(RECORDS TO USE)

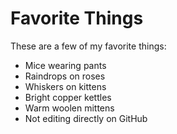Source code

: # Favorite Things

These are a few of my favorite things:

- Mice wearing pants
- Raindrops on roses
- Whiskers on kittens
- Bright copper kettles
- Warm woolen mittens
- Not editing directly on GitHub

(End RECORDS TO USE)

Print exactly the lines above, starting at the line that contains "# Favorite Things" and ending with the last line of the records, both included.

» WRITTEN ANSWER:
: # Favorite Things

These are a few of my favorite things:

- Mice wearing pants
- Raindrops on roses
- Whiskers on kittens
- Bright copper kettles
- Warm woolen mittens
- Not editing directly on GitHub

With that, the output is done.